## Page text
------------------------

All mining in New Jersey is done above ground with heavy machinery, not nearly as dramatic as the underground tunnels that dominate headlines and television news when they collapse and trap workers below the surface.

Dredge mining, the most common method in southern New Jersey, is nevertheless an important part of the industry.

‘Walking the dredge’

Henry Drummond, of Commercial Township, operates a dredge at U.S. Silica’s Maurice River Township mine. Drummond runs a $1.5 million, 35-year-old machine that pumps 125,000 tons of material per year.

On a recent morning, it was 27 degrees when he arrived to work at the site in the Port Elizabeth section of the township. He took a steel-hulled work boat from the edge of one of the lakes out to the dredge, where he stays six to 12 hours a day, depending on the season.

“You know how hard it is to get a guy to go out on a boat in the middle of winter by himself?” said plant manager C. Scott Eves. “Basically impossible.”

But Eves said Drummond treats the dredge like it’s his own, so much so that mine inspectors feel like they have to wipe their feet before stepping inside.

------------------------

## Dataset
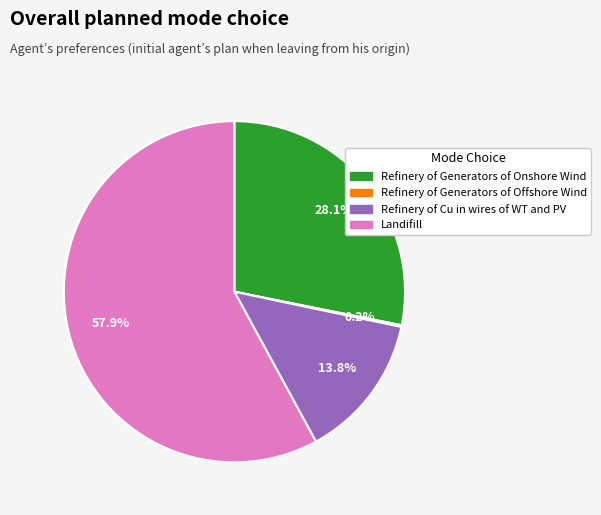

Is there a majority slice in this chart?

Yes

------------------------

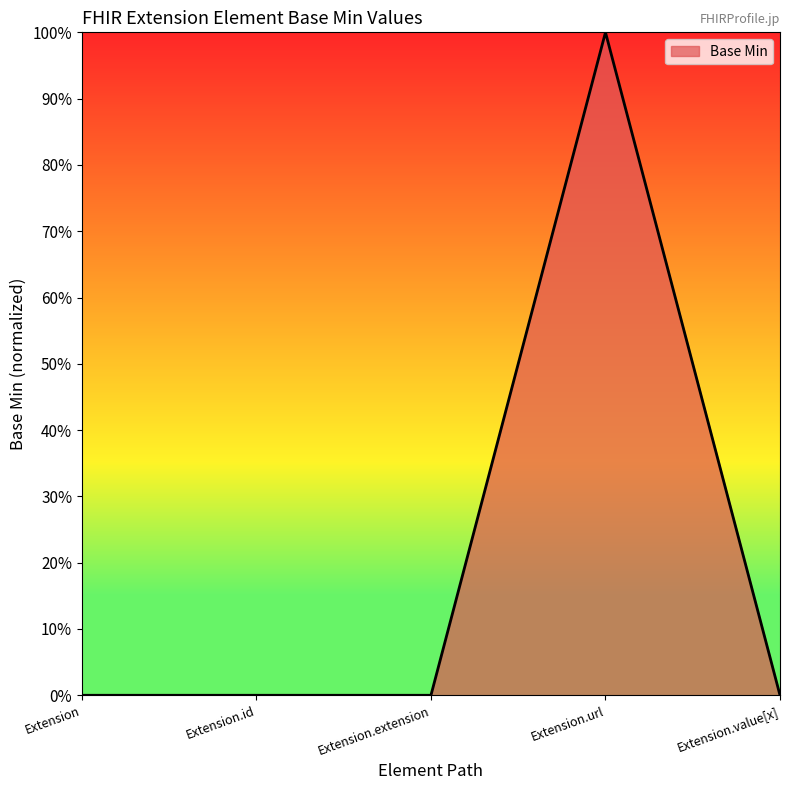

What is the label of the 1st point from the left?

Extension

------------------------

## Exercise
Please say whether each statement agrees with the passage on New Jersey mining, answering yes or no and quoting the deciding words from the passage.
1. The dredge Drummond operates is 35 years old.
2. The dredge pumps 250,000 tons of material per year.
3. Some mining in New Jersey takes place in underground tunnels.
The records are separate material and have no connection to the passage on New Jersey mining.

## Exercise answer
1. Yes: "Drummond runs a $1.5 million, 35-year-old machine"
2. No: "pumps 125,000 tons of material per year"
3. No: "All mining in New Jersey is done above ground with heavy machinery"